The afternoons were for schoolwork (daily essays and haiku) and play, except when it finally came time to do the haying. When the grass was dry enough, it got cut and baled. Then we all went out to pile the bales onto a flatbed pulled by the tractor. It was sweaty, sneezy, communal work. When we finished, the kids were treated with sodas and the adults got the most deliciously cold beers I could ever imagine.
Evenings were for relaxation. We often went down to the lower farm to mingle and watch rented movies. That's where I met Paul S.

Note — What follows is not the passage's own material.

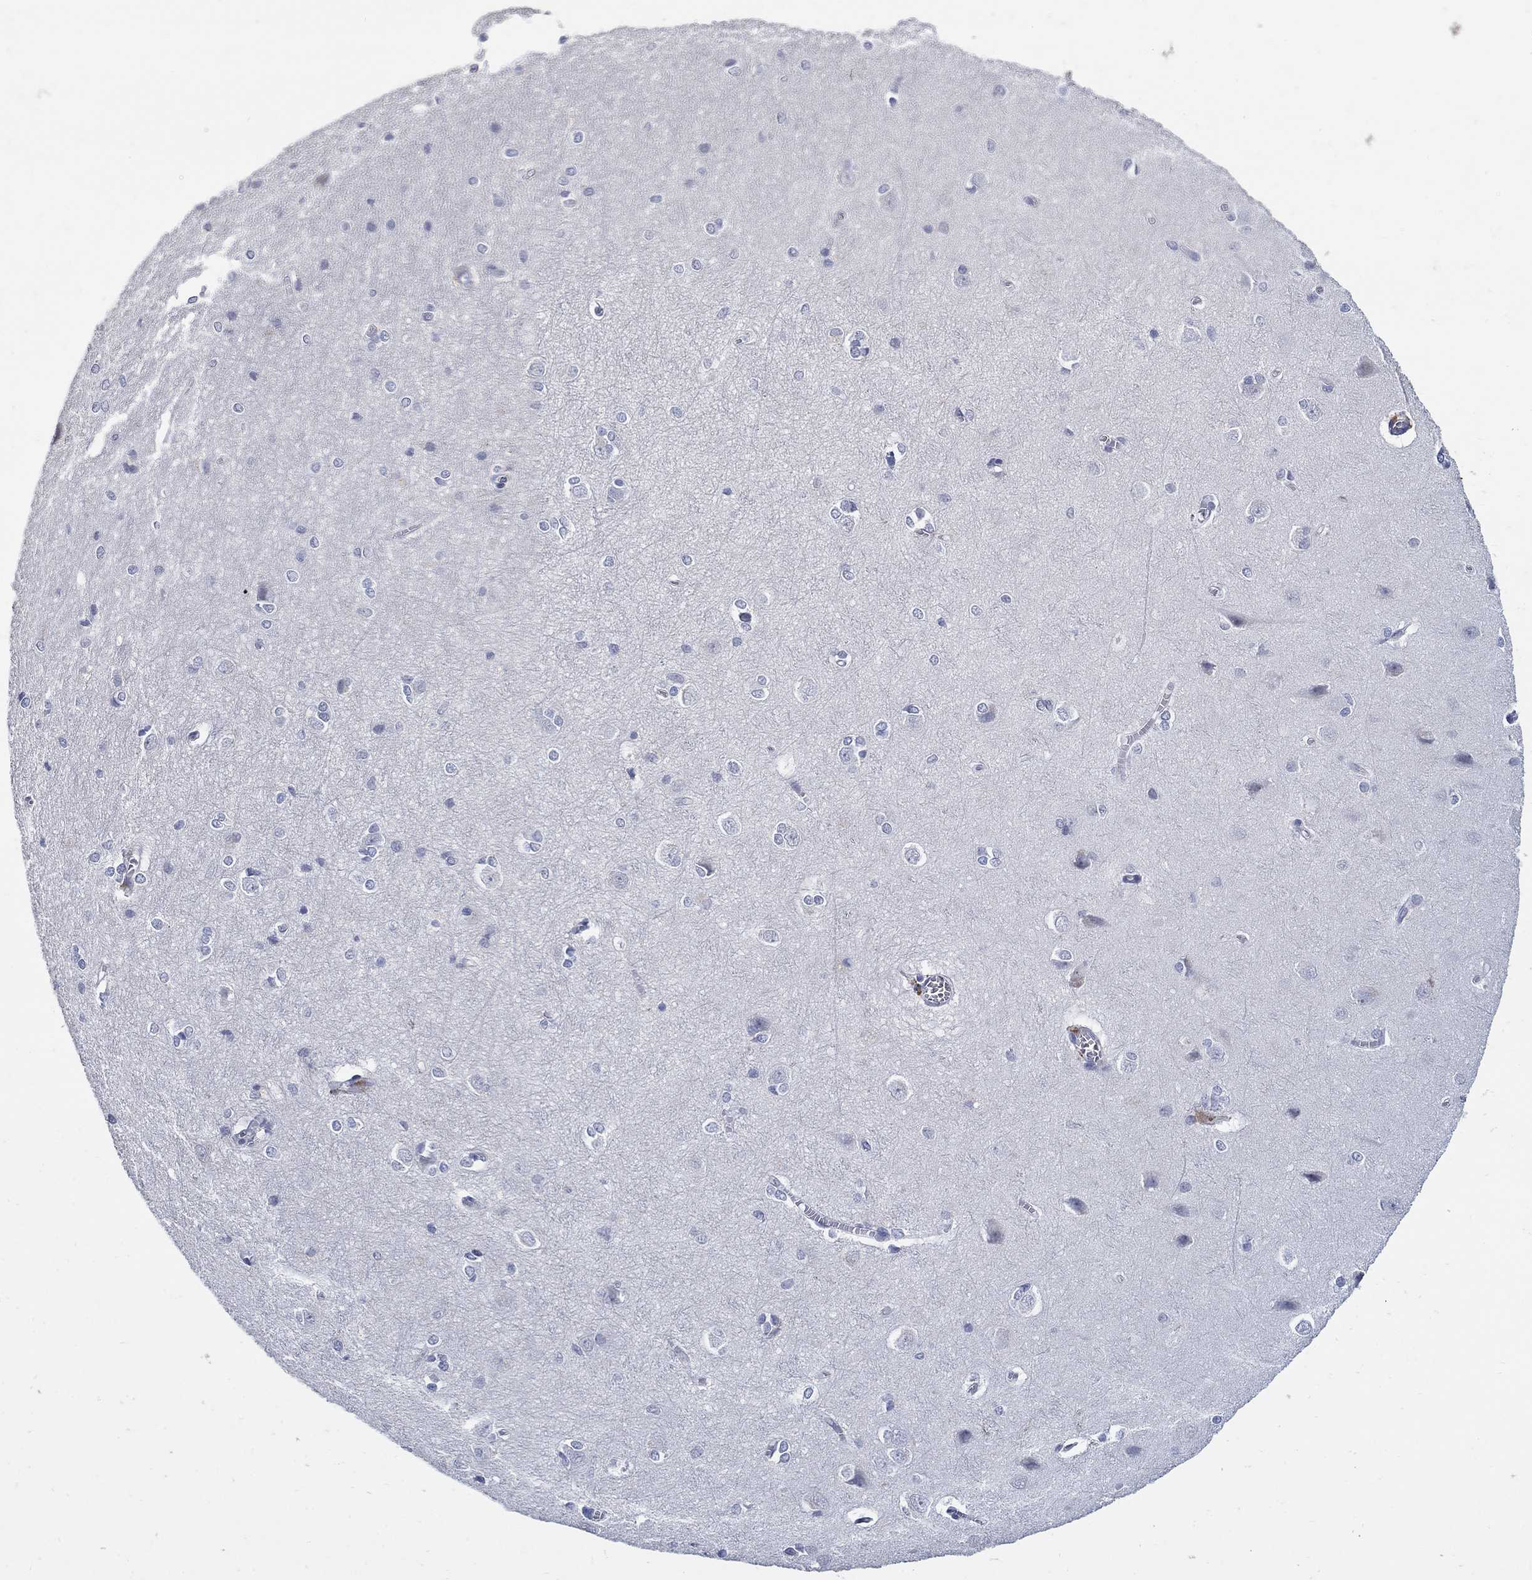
{"staining": {"intensity": "negative", "quantity": "none", "location": "none"}, "tissue": "cerebral cortex", "cell_type": "Endothelial cells", "image_type": "normal", "snomed": [{"axis": "morphology", "description": "Normal tissue, NOS"}, {"axis": "topography", "description": "Cerebral cortex"}], "caption": "An immunohistochemistry (IHC) image of unremarkable cerebral cortex is shown. There is no staining in endothelial cells of cerebral cortex. (DAB immunohistochemistry, high magnification).", "gene": "CETN1", "patient": {"sex": "male", "age": 37}}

I arrived at Green Valley School in Orange City Florida in February 1971. Around May, Lee Ricketts and I drove 10 kids north to the Catskills to start our own little farm adjacent to GVS' Buck Brook Farm. I left the Green Valley family, with my future husband, in August of 1972.
Green Valley was a residential program for troubled kids and a sixties-style commune for its staff.